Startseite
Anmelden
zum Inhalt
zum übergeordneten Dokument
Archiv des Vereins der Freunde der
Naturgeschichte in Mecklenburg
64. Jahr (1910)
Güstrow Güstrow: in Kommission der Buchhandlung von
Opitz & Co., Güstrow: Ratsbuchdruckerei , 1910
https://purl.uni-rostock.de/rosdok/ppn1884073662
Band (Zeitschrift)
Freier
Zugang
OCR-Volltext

○ ○ ○ ○

**Task to carry out:** Print all the entries exactly as written.

**The completed task:**
Startseite
Anmelden
zum Inhalt
zum übergeordneten Dokument
Archiv des Vereins der Freunde der
Naturgeschichte in Mecklenburg
64. Jahr (1910)
Güstrow Güstrow: in Kommission der Buchhandlung von
Opitz & Co., Güstrow: Ratsbuchdruckerei , 1910
https://purl.uni-rostock.de/rosdok/ppn1884073662
Band (Zeitschrift)
Freier
Zugang
OCR-Volltext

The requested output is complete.